Мы намекнули о психотерапевте сыновьям Рослин и привлекли своих мужей – те тоже по очереди поговорили с ней наедине. Но ведь никто из них не наблюдал воочию тех искр безумия, свидетелями которых были мы с Рут.

– Думаю, в присутствии мужчины – любого мужчины, – рассуждала Рут, – она безотчетно надевает маску, возвращается к ультраженской роли подруги и матери. Всю жизнь это срабатывало, и потому сейчас она на грани срыва.

– Тебе нужно с кем-нибудь поговорить, Рослин, – наконец решилась Рут на откровенность.

– Я и говорю. С вами, – вяло отозвалась та.

– Не со мной и не с Прил. Тебе нужен профессионал, который поможет справиться с ситуацией. – Рут кое-что вспомнила. – А ты встречаешься с Фрэнсис? Как у вас с ней дела?

Но Рослин уже выключилась из разговора.

– Думаю, я бы выдержала, – сказала она. – Думаю, у меня бы получилось, если бы он исчез. – Рослин подняла глаза – убедиться, что мы поняли ее мысль. – Не просто исчез, это он уже сделал, правда? – Она безрадостно засмеялась. – Я имею в виду – исчез из Гринсборо. Если бы он уехал и жил где угодно, только не здесь.

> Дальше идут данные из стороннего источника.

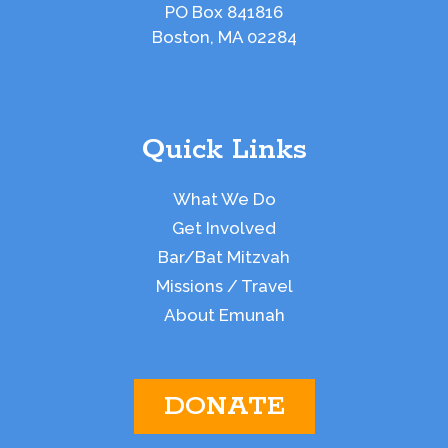
PO Box 841816
Boston, MA 02284
Quick Links
What We Do
Get Involved
Bar/Bat Mitzvah
Missions / Travel
About Emunah
DONATE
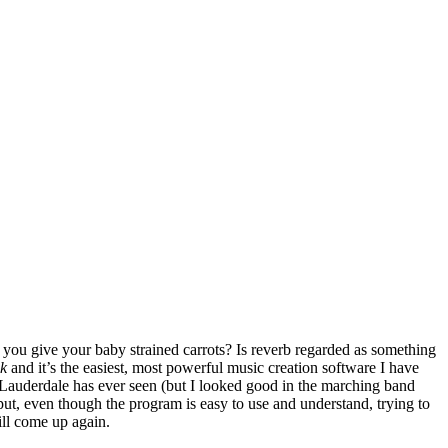
you give your baby strained carrots? Is reverb regarded as something
k
and it’s the easiest, most powerful music creation software I have
 Lauderdale has ever seen (but I looked good in the marching band
 put, even though the program is easy to use and understand, trying to
will come up again.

Но до последней точки Рослин в то время еще не дошла. Это случилось на День

благодарения. Она позвонила мне накануне, в среду утром:

– Мальчики завтра приезжают.

– Замечательно! – Я стояла посреди кухни, посреди собственного предпраздничного хаоса. – Отметите за домашним столом или пойдете в ресторан?

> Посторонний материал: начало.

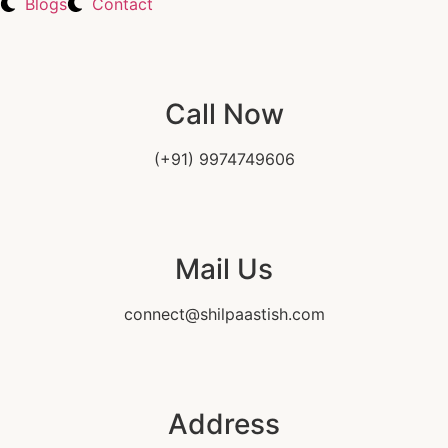
Blogs
Contact
Call Now
(+91) 9974749606
Mail Us
connect@shilpaastish.com
Address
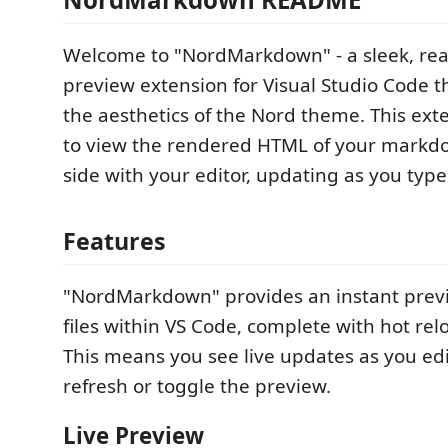
Welcome to "NordMarkdown" - a sleek, re
preview extension for Visual Studio Code t
the aesthetics of the Nord theme. This ext
to view the rendered HTML of your markdow
side with your editor, updating as you type
Features
"NordMarkdown" provides an instant pre
files within VS Code, complete with hot relo
This means you see live updates as you edi
refresh or toggle the preview.
Live Preview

– Я… – Голос на другом конце провода сник и сорвался. – Прил, у меня нет денег на продукты. Можно занять у тебя сто долларов?

Я едва успела захлопнуть рот, чтобы не ахнуть от потрясения.

– Он не вернется, правда? – с душераздирающей прямотой добавила она. – Как по-твоему, это предел падения?

В конце концов, Рослин подписала бумаги. Фрэнсис Шелли уговорила, объяснив, что документы ни к чему ее не обязывают и ничего пока не решают, но в данном случае уступка – единственный шанс получить хоть какие-то средства на жизнь. А за две недели до Рождества Рослин, казалось, немного пришла в себя. Она поговорила с приходским пастором, и тот предложил ей неполный рабочий день в церковной библиотеке. Надо было видеть, как светилось лицо Рослин, когда она показала нам свой первый чек.

– Девять долларов в час! – Она засияла. – А знаете, что я написала в резюме, в графе «опыт работы»? Многообразный жизненный опыт! – Она отвернулась, вновь отгородившись от нас. – В библиотеке хорошо. Тихо, ни души. И очень много книг для… для таких, как я.

С приближением апогея праздничной горячки к Рослин вернулась частичка былого подъема, и это видимое улучшение обнадежило нас с Рут.

– На нынешнее Рождество, – объявила как-то Рослин, – у меня будет елка! Берк двадцать три года подряд требовал кедровые лапы, а их и не украсишь по-человечески. Хрупкие, как перья. Хрупкие, как мой брак! И гирлянды другие повешу, с крохотными беленькими лампочками, а не те синие и оранжевые груши, которые обожал Берк. Где была моя голова? Почему я столько лет подчинялась вкусам Берка?